## Excerpt to read
>>>

Install via the SkillsCat registry.

SKILL.md

Spock Testing

Overview

Write maintainable Spock tests using data-driven testing, proper block structure, and clear naming. Core principle: Similar tests with different inputs = one parameterized test with where: block.

When to Use

  • Writing new Spock tests
  • Refactoring existing Spock tests
  • Reviewing Spock test code
  • About to write your 3rd similar test method

The Iron Rule: Data-Driven Testing

Writing 3+ similar tests = You MUST use where: block

No exceptions:

  • Not "I'll refactor later"
  • Not "Copy-paste is faster"
  • Not "These are slightly different"
  • Not "I'm under time pressure"

Why: Refactoring to where: takes 2 minutes. Maintaining 10 separate tests takes hours.

Red Flags - STOP and Use where: Block

You're about to violate the Iron Rule if:

  • "I'm writing my 3rd test with same structure"
  • "Just need to change the input value"
  • "Copy-paste-modify is fastest"
  • "Each test is simple enough"
  • "I'll consolidate later"

All of these mean: Use where: block NOW.

Before/After Pattern

❌ BAD: Separate Tests

def "should calculate 20% discount for premium"() {
    when:
    def result = calculator.calculateDiscount(new BigDecimal("100"), CustomerType.PREMIUM)
    then:
    result == new BigDecimal("20.00")
}

def "should calculate 10% discount for regular"() {
    when:
    def result = calculator.calculateDiscount(new BigDecimal("100"), CustomerType.REGULAR)
    then:
    result == new BigDecimal("10.00")
}

def "should calculate 5% discount for new"() {
    when:
    def result = calculator.calculateDiscount(new BigDecimal("100"), CustomerType.NEW)
    then:
    result == new BigDecimal("5.00")
}

def "should calculate no discount for guest"() {
    when:
    def result = calculator.calculateDiscount(new BigDecimal("100"), CustomerType.GUEST)
    then:
    result == BigDecimal.ZERO
}

Problems: 4 test methods, 20+ lines, duplicated structure, hard to see pattern

✅ GOOD: Data-Driven Test

def "should calculate #expectedDiscount discount for #customerType customer"() {
    expect:
    calculator.calculateDiscount(orderAmount, customerType) == expectedDiscount

    where:
    customerType         | orderAmount         | expectedDiscount
    CustomerType.PREMIUM | new BigDecimal(100) | new BigDecimal("20.00")
    CustomerType.REGULAR | new BigDecimal(100) | new BigDecimal("10.00")
    CustomerType.NEW     | new BigDecimal(100) | new BigDecimal("5.00")

<<<

## Data excerpts
>>>

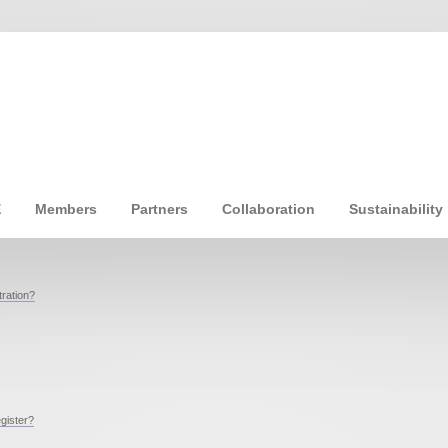
E
Members
Partners
Collaboration
Sustainability
ration?
egister?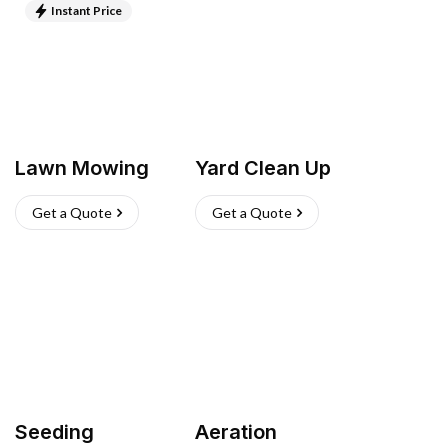
Instant Price
Lawn Mowing
Yard Clean Up
Get a Quote
Get a Quote
Seeding
Aeration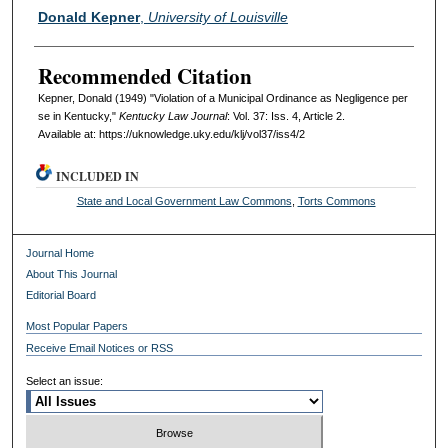
Authors
Donald Kepner
,
University of Louisville
Recommended Citation
Kepner, Donald (1949) "Violation of a Municipal Ordinance as Negligence per
se in Kentucky,"
Kentucky Law Journal
: Vol. 37: Iss. 4, Article 2.
Available at: https://uknowledge.uky.edu/klj/vol37/iss4/2
INCLUDED IN
State and Local Government Law Commons
,
Torts Commons
Journal Home
About This Journal
Editorial Board
Most Popular Papers
Receive Email Notices or RSS
Select an issue: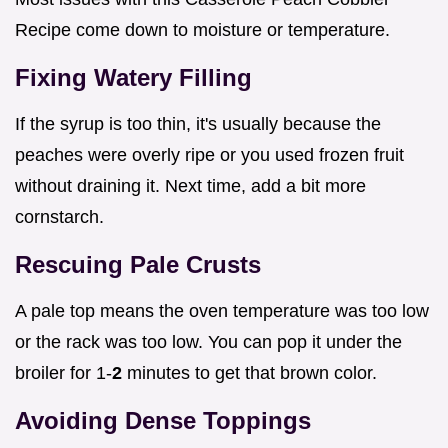
Recipe come down to moisture or temperature.
Fixing Watery Filling
If the syrup is too thin, it's usually because the
peaches were overly ripe or you used frozen fruit
without draining it. Next time, add a bit more
cornstarch.
Rescuing Pale Crusts
A pale top means the oven temperature was too low
or the rack was too low. You can pop it under the
broiler for 1-
2
minutes to get that brown color.
Avoiding Dense Toppings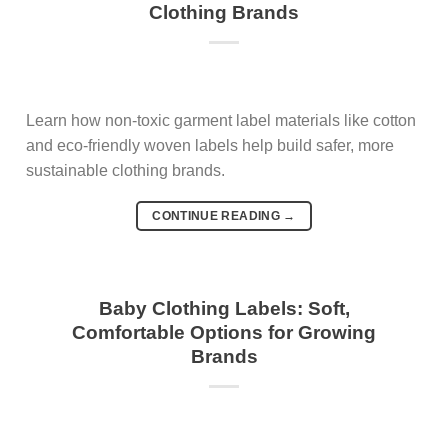
Clothing Brands
Learn how non-toxic garment label materials like cotton
and eco-friendly woven labels help build safer, more
sustainable clothing brands.
CONTINUE READING
→
Baby Clothing Labels: Soft,
Comfortable Options for Growing
Brands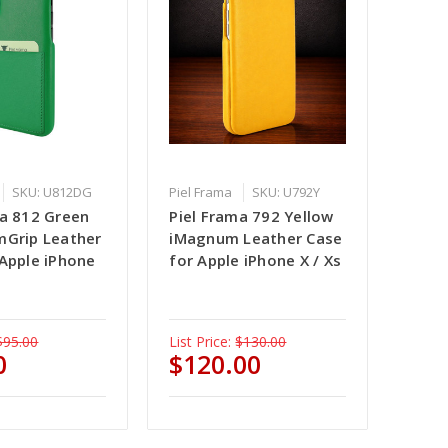
SKU: U812DG
Piel Frama
SKU: U792Y
ma 812 Green
Piel Frama 792 Yellow
mGrip Leather
iMagnum Leather Case
 Apple iPhone
for Apple iPhone X / Xs
$95.00
List Price:
$130.00
0
$120.00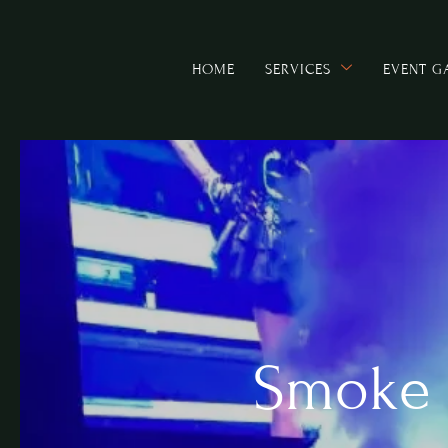
HOME
SERVICES
EVENT G
Smoke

<<<

## Written task 1
In the Spock testing guide, how many similar tests make a where: block mandatory?
## Written task 2
Please copy the Spock testing guide from "Write maintainable Spock" up to and including "with where: block.".

## Response 1
Three or more similar tests.

## Response 2
Write maintainable Spock tests using data-driven testing, proper block structure, and clear naming. Core principle: Similar tests with different inputs = one parameterized test with where: block.